### DATA BELOW ###

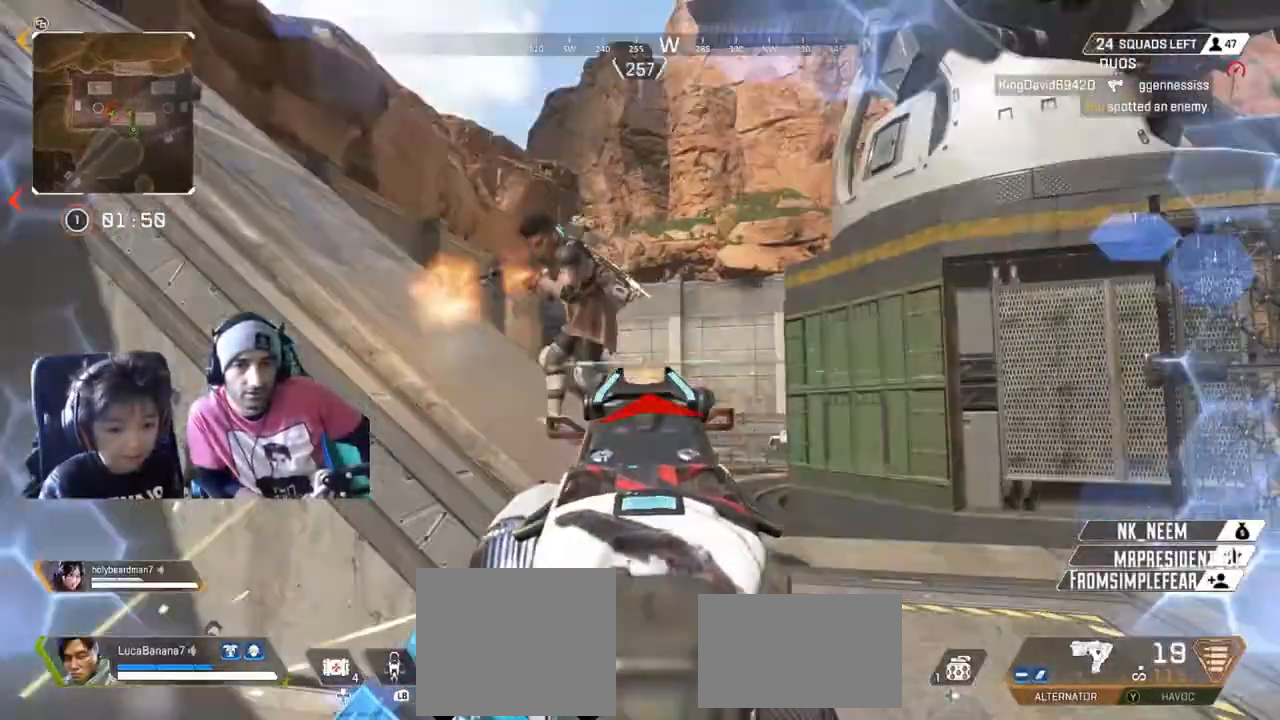
{"dt_ms": 500, "buttons": ["L2", "R2"], "left_stick": "down", "right_stick": "down-right", "events": [[125, "right_stick", "up-left"], [292, "right_stick", "down-right"], [333, "left_stick", "down"]]}
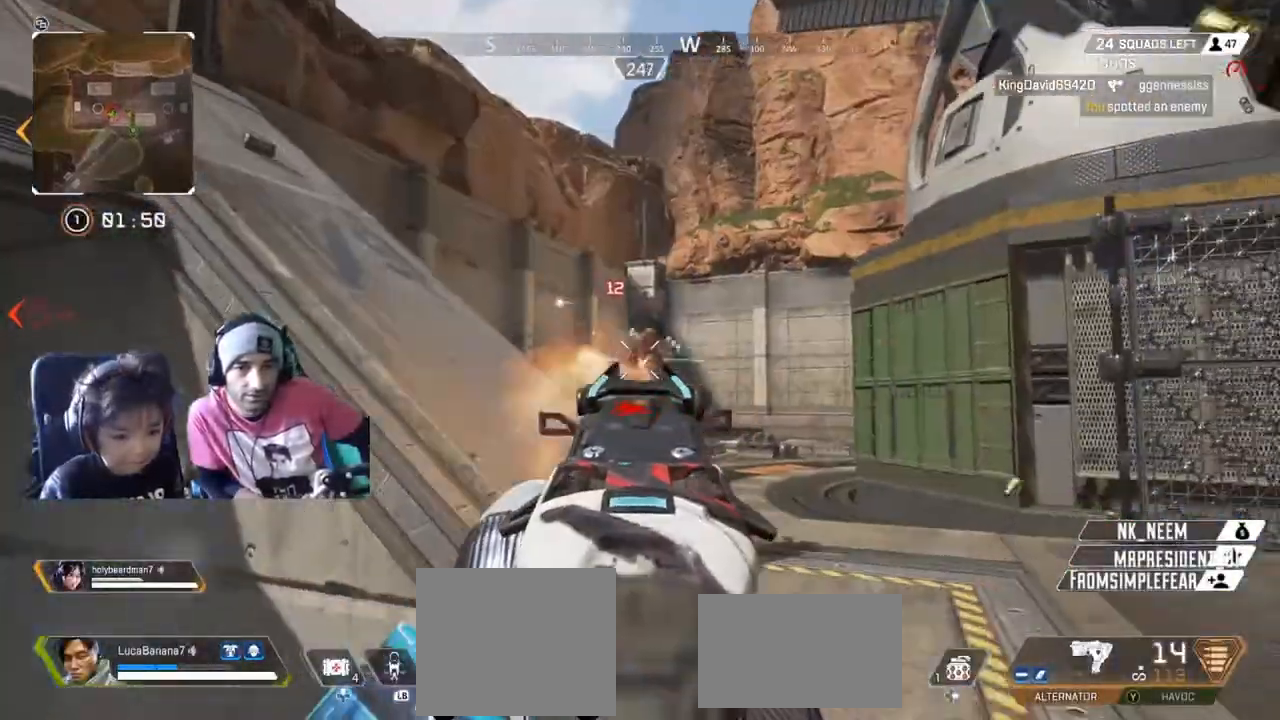
{"dt_ms": 500, "buttons": ["L2", "R2"], "left_stick": "right", "right_stick": "up-left", "events": [[167, "right_stick", "center"], [208, "left_stick", "down-right"], [292, "right_stick", "left"], [500, "left_stick", "right"], [500, "right_stick", "up-left"]]}
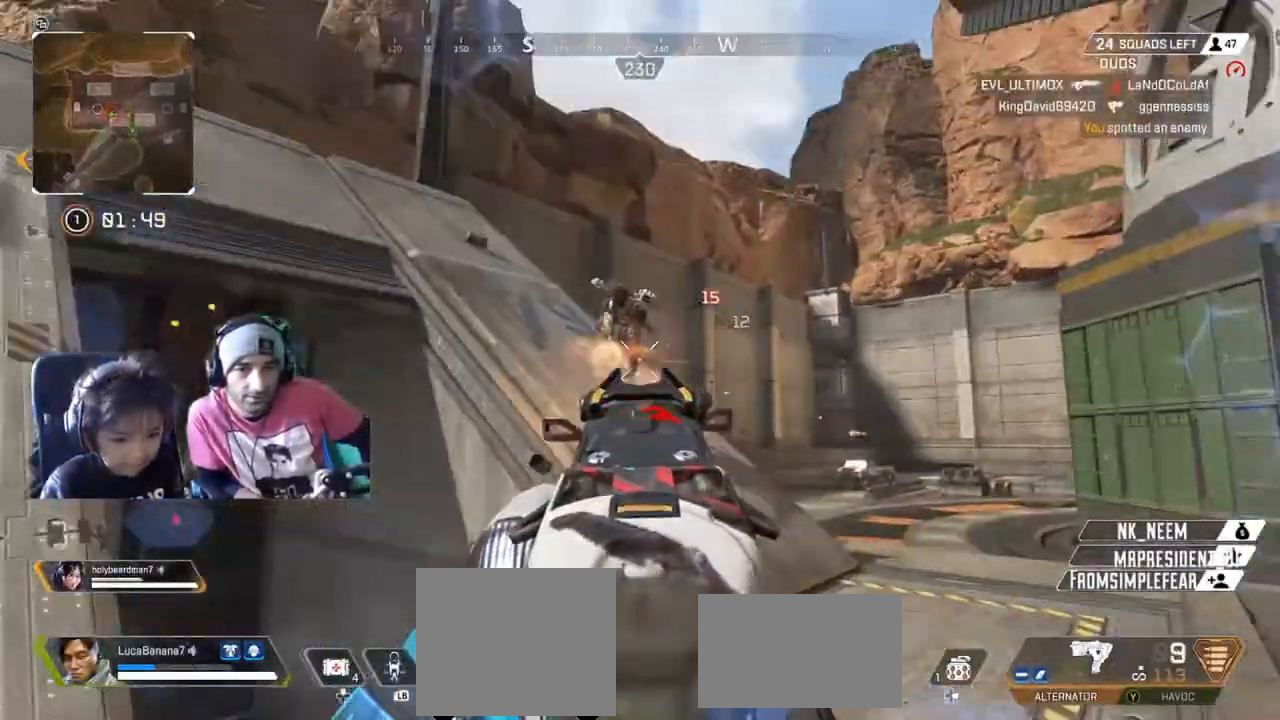
{"dt_ms": 1000, "buttons": ["L2", "R2"], "left_stick": "right", "right_stick": "down"}
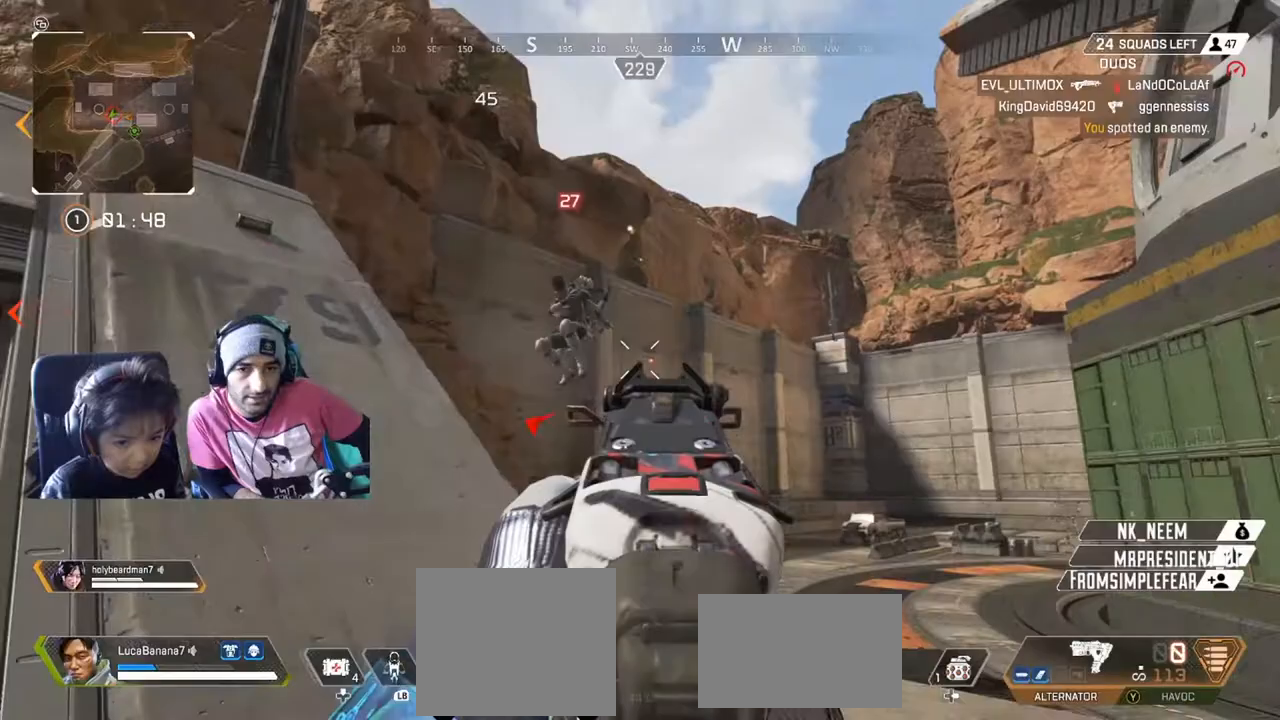
{"dt_ms": 500, "buttons": [], "left_stick": "right", "right_stick": "center", "events": [[42, "L2", "up"], [42, "L3", "down"], [125, "L2", "down"], [208, "L3", "up"], [208, "left_stick", "center"], [208, "right_stick", "center"], [292, "R2", "up"], [333, "L2", "up"], [333, "left_stick", "right"], [417, "Y", "down"], [458, "Y", "up"]]}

###

GOAL OF THE EXERCISE:
Tell how many lines of the data above contain the word "events", giving the number by itself.

ANSWER TO THIS TASK:
3